When writing out the entries below, keep only the lines from the line with "mem_ck_n[0:0] // 0:0" to the line with "inclk) /* synthesis synthesis_clearbox=1 */;", both included, exactly as they are, and leave the pictures aside.

[Records excerpted from a collection]
▼

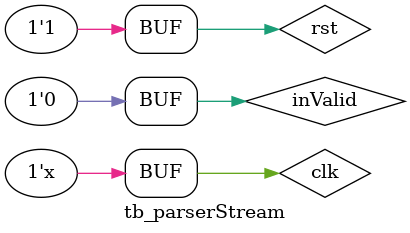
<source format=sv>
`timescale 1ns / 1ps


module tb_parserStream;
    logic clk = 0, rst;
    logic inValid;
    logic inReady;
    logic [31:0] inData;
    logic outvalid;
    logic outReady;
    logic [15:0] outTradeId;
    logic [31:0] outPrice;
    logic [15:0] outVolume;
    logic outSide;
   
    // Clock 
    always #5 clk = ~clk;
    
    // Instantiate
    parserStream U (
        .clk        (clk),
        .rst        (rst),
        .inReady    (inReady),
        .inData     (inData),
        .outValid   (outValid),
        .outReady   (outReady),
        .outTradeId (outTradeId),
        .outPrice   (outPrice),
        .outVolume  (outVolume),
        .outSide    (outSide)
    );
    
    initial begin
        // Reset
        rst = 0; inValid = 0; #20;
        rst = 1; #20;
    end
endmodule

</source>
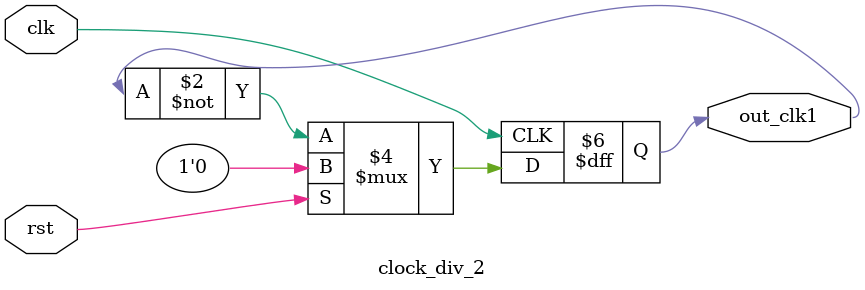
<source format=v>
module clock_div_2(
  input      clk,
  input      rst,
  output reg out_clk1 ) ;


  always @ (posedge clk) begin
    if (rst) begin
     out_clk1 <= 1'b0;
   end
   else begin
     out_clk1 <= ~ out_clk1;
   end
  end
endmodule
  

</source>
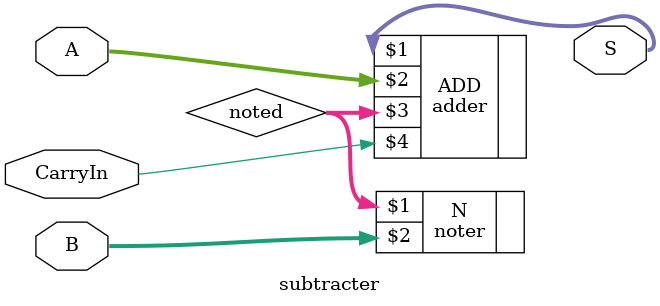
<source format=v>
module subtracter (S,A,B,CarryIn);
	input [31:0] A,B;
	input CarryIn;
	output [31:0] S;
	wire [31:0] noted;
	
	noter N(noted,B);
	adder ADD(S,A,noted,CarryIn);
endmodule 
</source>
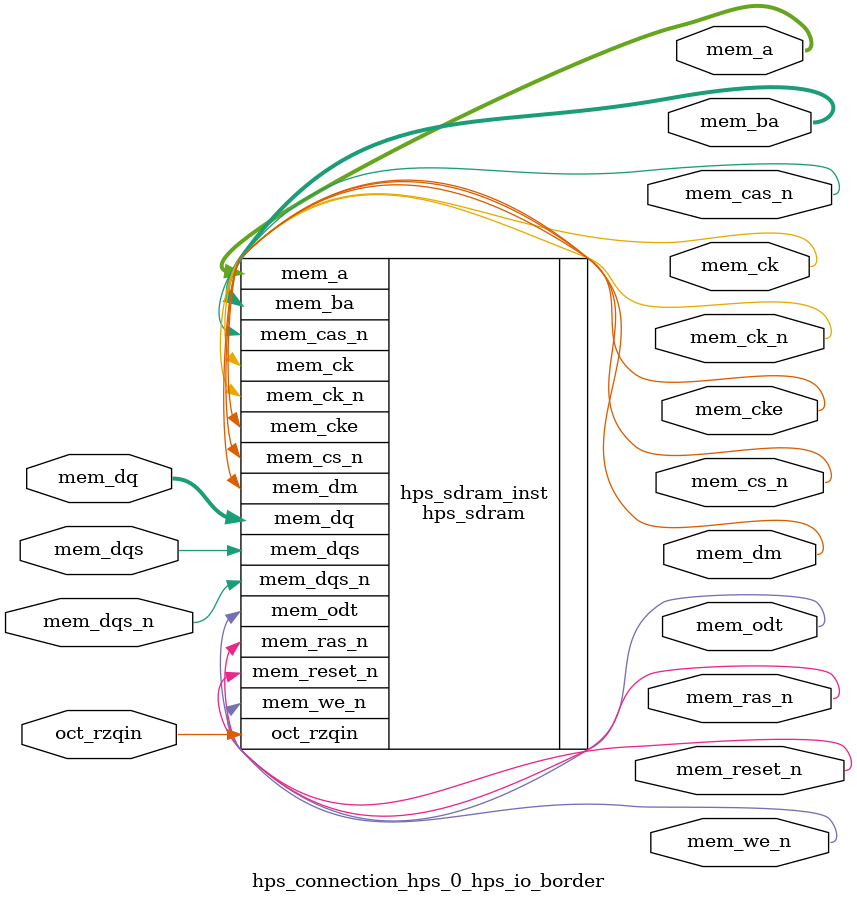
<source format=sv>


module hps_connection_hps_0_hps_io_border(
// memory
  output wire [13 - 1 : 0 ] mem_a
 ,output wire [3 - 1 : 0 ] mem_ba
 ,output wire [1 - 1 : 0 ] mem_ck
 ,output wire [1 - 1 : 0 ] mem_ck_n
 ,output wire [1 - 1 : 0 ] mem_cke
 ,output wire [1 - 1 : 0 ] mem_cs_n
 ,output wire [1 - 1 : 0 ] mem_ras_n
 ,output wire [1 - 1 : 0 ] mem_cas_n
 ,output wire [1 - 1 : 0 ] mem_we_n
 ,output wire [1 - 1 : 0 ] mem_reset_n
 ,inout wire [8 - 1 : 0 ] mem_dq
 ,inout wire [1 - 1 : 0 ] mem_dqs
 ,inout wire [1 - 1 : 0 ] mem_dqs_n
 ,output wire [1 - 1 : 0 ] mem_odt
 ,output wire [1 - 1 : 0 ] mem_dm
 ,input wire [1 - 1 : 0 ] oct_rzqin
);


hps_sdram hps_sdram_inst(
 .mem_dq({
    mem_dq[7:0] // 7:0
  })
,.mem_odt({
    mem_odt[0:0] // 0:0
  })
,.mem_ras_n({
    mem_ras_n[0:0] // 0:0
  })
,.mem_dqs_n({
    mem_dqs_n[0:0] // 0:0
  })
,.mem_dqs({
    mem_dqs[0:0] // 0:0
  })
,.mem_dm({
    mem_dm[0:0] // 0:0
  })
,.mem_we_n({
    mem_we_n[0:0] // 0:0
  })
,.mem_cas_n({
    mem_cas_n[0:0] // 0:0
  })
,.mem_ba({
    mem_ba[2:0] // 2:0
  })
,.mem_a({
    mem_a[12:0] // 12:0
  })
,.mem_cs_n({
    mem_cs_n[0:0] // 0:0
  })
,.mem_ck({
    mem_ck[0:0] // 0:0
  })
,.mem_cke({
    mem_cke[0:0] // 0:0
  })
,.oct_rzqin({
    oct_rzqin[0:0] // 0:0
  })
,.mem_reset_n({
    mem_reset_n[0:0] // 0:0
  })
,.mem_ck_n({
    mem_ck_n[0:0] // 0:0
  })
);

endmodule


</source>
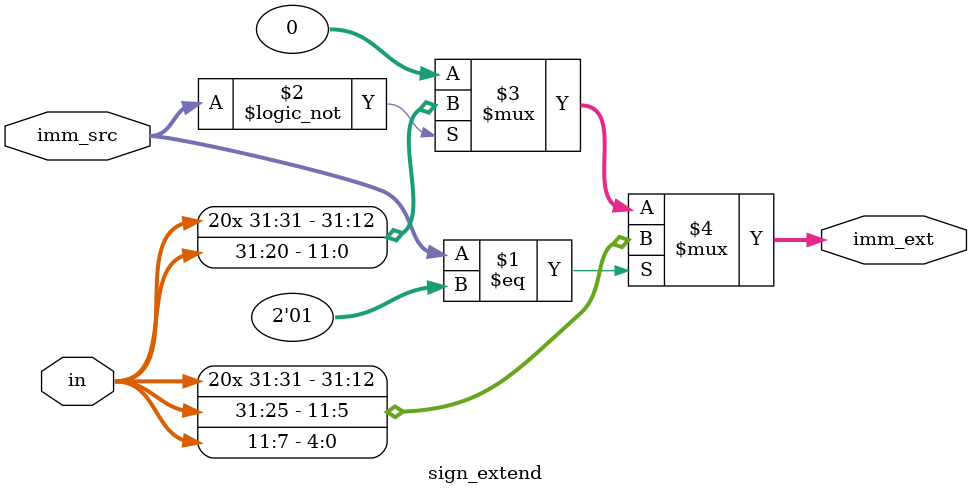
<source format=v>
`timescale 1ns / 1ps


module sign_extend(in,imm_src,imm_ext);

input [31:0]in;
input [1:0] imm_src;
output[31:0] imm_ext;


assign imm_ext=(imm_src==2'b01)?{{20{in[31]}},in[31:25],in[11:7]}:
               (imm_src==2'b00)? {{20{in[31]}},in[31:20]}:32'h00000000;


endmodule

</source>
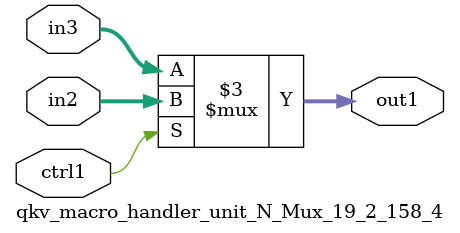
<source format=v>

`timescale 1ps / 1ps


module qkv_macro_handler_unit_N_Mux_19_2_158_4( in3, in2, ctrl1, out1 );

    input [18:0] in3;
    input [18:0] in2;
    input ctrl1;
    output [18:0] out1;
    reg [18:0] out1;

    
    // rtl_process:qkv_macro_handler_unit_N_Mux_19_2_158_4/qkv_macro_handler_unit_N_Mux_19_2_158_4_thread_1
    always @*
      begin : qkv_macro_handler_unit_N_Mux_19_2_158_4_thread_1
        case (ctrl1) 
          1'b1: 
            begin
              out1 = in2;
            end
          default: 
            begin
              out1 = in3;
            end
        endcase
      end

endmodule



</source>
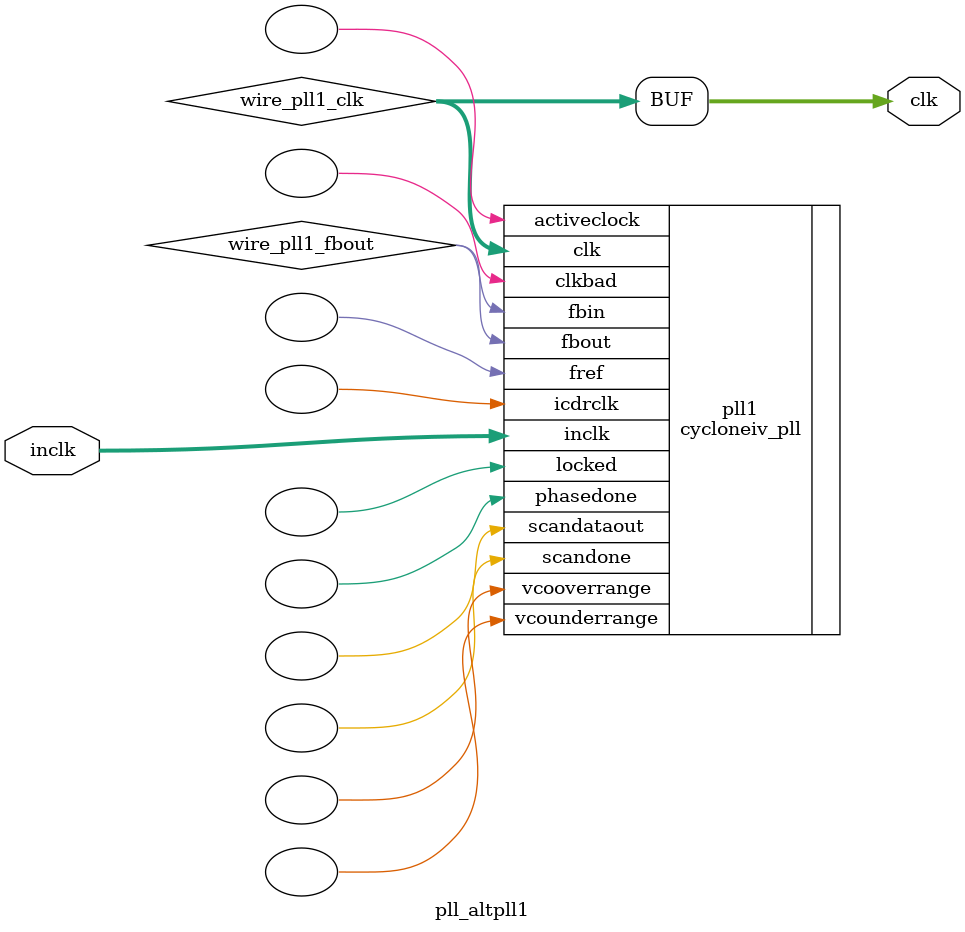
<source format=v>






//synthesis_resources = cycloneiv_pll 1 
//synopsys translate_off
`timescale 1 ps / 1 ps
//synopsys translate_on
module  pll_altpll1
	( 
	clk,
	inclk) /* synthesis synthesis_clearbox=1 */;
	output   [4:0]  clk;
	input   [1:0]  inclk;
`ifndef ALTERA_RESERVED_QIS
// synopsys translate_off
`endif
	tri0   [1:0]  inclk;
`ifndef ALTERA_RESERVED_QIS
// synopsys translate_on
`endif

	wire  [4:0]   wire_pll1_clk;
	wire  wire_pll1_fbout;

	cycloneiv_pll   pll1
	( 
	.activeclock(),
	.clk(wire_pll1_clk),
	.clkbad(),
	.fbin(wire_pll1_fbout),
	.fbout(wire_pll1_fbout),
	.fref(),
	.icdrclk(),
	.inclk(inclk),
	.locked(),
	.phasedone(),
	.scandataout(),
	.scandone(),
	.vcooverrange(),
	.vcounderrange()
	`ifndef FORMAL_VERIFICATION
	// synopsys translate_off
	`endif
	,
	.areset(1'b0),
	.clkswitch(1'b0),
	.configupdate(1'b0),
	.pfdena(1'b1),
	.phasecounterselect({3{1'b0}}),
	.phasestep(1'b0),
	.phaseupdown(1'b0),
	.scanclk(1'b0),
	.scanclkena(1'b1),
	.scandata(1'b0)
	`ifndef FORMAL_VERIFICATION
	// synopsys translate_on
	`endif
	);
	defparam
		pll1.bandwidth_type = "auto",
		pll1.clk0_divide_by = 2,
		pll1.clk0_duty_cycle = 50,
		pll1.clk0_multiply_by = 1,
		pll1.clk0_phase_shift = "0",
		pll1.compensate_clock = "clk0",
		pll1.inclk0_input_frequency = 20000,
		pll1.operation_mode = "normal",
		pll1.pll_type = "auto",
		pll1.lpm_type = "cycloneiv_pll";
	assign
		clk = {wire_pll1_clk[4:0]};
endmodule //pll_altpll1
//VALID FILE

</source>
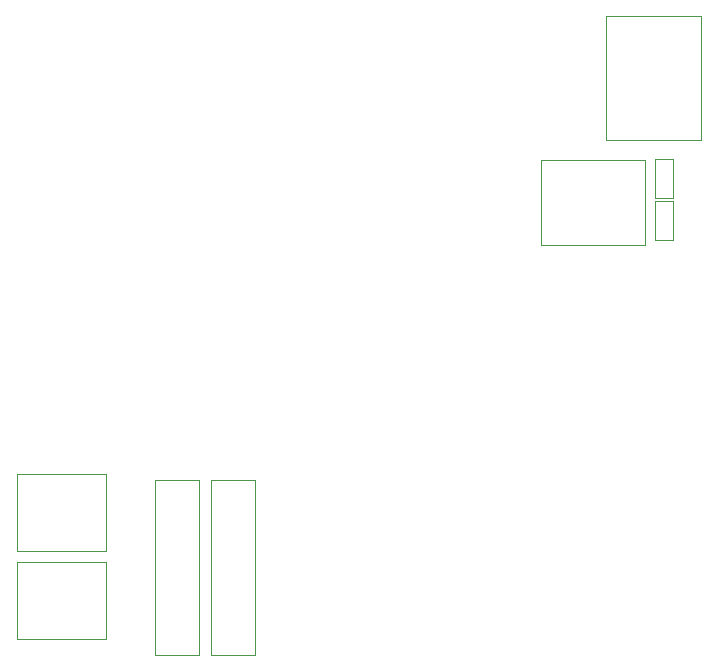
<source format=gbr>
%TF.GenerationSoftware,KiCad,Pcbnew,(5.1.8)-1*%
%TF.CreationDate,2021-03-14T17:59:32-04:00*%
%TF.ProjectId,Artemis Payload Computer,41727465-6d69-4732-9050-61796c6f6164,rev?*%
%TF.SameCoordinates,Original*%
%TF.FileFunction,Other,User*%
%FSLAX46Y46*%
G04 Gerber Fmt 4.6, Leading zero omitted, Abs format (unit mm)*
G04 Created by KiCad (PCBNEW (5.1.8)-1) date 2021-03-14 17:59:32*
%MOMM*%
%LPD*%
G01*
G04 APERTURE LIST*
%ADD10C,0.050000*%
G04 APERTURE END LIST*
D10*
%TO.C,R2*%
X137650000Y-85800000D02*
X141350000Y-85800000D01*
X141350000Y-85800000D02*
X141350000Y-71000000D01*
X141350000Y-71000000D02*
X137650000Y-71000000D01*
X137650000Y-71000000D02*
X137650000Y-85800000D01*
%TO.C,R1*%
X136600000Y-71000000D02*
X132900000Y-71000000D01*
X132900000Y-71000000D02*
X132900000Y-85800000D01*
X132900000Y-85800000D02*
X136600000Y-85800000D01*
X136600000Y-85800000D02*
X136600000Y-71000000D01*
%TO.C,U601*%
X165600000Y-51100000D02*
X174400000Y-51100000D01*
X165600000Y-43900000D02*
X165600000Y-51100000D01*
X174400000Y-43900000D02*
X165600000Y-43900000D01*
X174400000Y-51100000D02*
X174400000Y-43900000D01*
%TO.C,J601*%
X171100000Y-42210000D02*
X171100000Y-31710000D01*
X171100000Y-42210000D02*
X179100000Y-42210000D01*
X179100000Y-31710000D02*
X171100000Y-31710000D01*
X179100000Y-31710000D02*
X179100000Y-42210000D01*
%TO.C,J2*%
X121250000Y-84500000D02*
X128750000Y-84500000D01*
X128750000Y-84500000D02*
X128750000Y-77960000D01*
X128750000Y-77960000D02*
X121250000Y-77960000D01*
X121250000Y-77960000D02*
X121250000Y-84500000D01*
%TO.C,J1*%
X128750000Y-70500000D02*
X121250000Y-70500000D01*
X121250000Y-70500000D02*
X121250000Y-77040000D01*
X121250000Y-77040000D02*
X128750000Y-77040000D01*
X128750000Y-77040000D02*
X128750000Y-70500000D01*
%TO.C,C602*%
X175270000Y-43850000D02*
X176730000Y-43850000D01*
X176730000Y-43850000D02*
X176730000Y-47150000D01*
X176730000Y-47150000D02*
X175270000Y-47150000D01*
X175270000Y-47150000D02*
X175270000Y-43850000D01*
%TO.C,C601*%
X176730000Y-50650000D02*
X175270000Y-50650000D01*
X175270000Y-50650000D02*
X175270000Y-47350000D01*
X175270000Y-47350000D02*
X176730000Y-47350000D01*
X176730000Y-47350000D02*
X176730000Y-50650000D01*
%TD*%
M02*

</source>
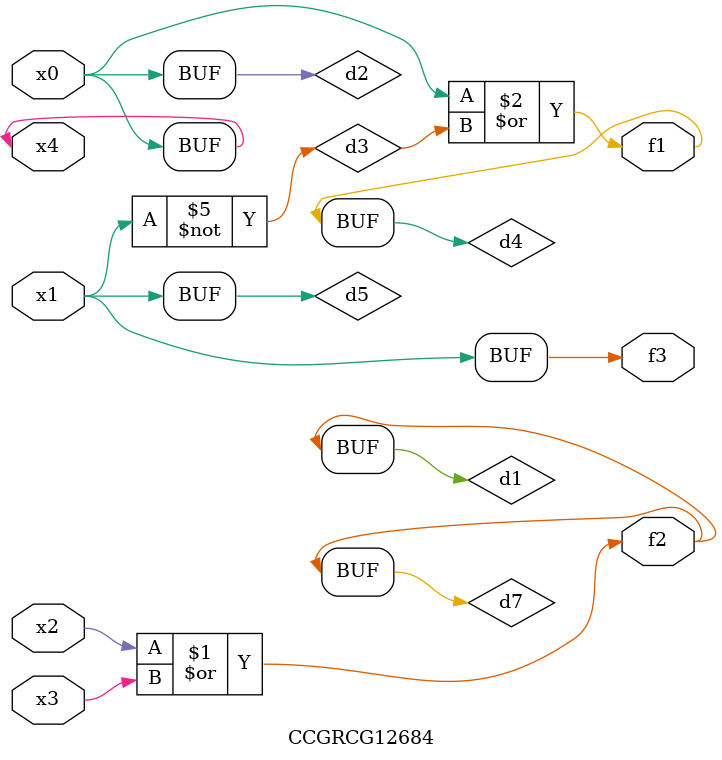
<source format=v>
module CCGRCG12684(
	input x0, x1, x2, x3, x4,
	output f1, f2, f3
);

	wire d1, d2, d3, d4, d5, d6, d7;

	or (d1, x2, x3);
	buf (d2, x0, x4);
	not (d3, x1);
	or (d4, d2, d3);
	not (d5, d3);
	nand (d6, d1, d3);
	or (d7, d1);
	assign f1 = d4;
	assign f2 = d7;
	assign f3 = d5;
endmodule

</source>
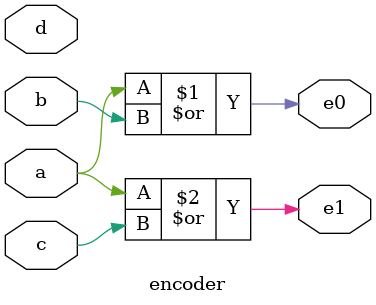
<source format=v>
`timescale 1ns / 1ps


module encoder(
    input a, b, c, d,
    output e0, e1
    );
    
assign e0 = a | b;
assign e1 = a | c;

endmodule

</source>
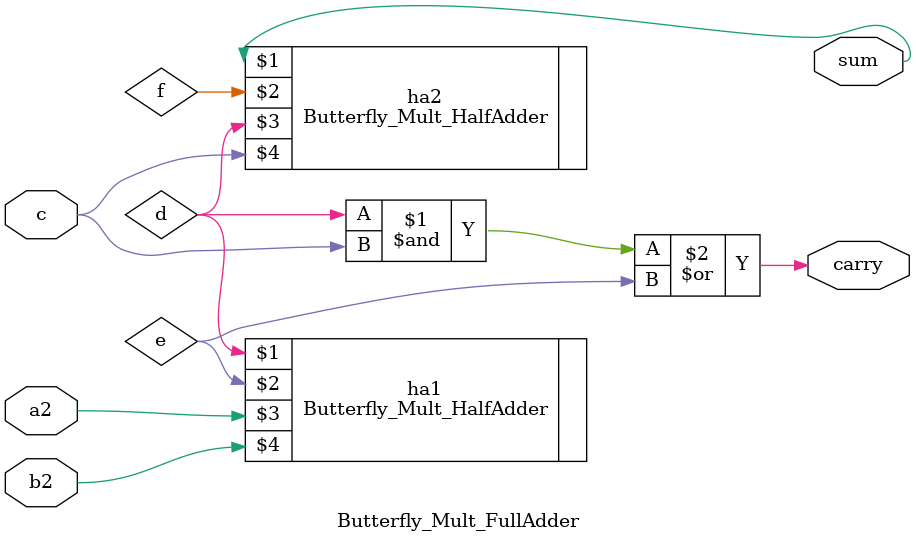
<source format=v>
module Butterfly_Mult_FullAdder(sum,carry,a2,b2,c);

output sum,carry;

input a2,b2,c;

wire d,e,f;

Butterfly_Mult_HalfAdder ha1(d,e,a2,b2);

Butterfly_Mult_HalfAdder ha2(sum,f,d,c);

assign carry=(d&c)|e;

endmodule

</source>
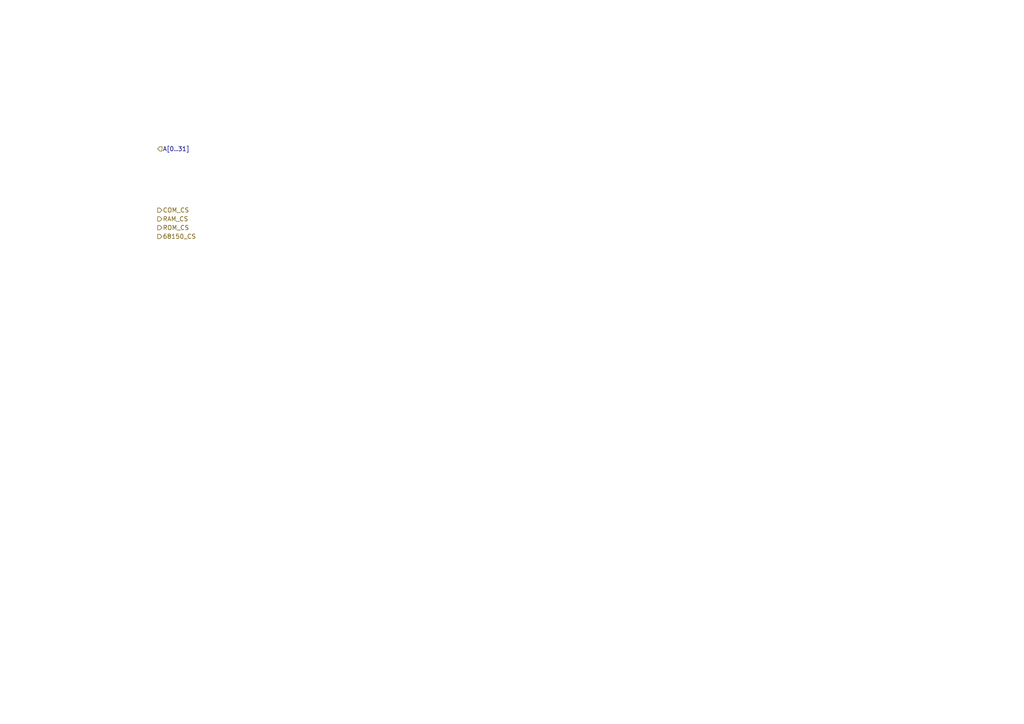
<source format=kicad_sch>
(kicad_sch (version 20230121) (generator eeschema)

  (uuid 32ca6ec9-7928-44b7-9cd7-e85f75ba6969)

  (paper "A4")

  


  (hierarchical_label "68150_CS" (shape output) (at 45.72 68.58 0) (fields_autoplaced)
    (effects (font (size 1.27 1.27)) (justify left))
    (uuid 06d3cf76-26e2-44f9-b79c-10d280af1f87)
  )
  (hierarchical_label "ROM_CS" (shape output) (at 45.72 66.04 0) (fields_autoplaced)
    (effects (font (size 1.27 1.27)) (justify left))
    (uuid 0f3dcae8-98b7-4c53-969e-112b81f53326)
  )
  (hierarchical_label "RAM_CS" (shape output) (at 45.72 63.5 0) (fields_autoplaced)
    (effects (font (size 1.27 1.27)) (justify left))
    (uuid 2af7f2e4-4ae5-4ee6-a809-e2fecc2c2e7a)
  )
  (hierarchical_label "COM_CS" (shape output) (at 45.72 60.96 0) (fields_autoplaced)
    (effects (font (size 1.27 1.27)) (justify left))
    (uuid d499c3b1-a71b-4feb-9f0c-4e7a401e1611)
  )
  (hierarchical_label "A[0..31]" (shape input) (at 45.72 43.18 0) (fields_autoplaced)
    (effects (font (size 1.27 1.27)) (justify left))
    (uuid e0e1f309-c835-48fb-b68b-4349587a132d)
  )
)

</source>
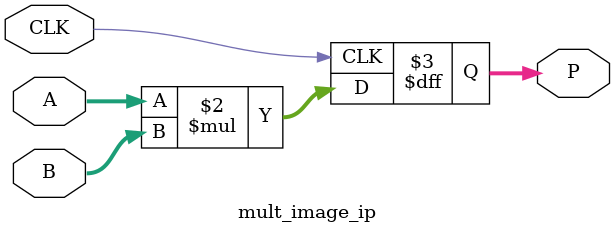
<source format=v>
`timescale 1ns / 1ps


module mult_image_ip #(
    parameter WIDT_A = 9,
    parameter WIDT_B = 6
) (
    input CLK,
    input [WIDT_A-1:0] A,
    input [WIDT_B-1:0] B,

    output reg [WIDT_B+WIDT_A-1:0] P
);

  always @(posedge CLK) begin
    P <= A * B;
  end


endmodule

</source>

▲

# [EXERCISE RESPONSE]
    mem_ck_n[0:0] // 0:0
  })
);

endmodule


</source>
<source format=v>
`timescale 1ns / 1ps


module sign_extend(in,imm_src,imm_ext);

input [31:0]in;
input [1:0] imm_src;
output[31:0] imm_ext;


assign imm_ext=(imm_src==2'b01)?{{20{in[31]}},in[31:25],in[11:7]}:
               (imm_src==2'b00)? {{20{in[31]}},in[31:20]}:32'h00000000;


endmodule

</source>
<source format=v>

`timescale 1ps / 1ps


module qkv_macro_handler_unit_N_Mux_19_2_158_4( in3, in2, ctrl1, out1 );

    input [18:0] in3;
    input [18:0] in2;
    input ctrl1;
    output [18:0] out1;
    reg [18:0] out1;

    
    // rtl_process:qkv_macro_handler_unit_N_Mux_19_2_158_4/qkv_macro_handler_unit_N_Mux_19_2_158_4_thread_1
    always @*
      begin : qkv_macro_handler_unit_N_Mux_19_2_158_4_thread_1
        case (ctrl1) 
          1'b1: 
            begin
              out1 = in2;
            end
          default: 
            begin
              out1 = in3;
            end
        endcase
      end

endmodule



</source>
<source format=v>






//synthesis_resources = cycloneiv_pll 1 
//synopsys translate_off
`timescale 1 ps / 1 ps
//synopsys translate_on
module  pll_altpll1
	( 
	clk,
	inclk) /* synthesis synthesis_clearbox=1 */;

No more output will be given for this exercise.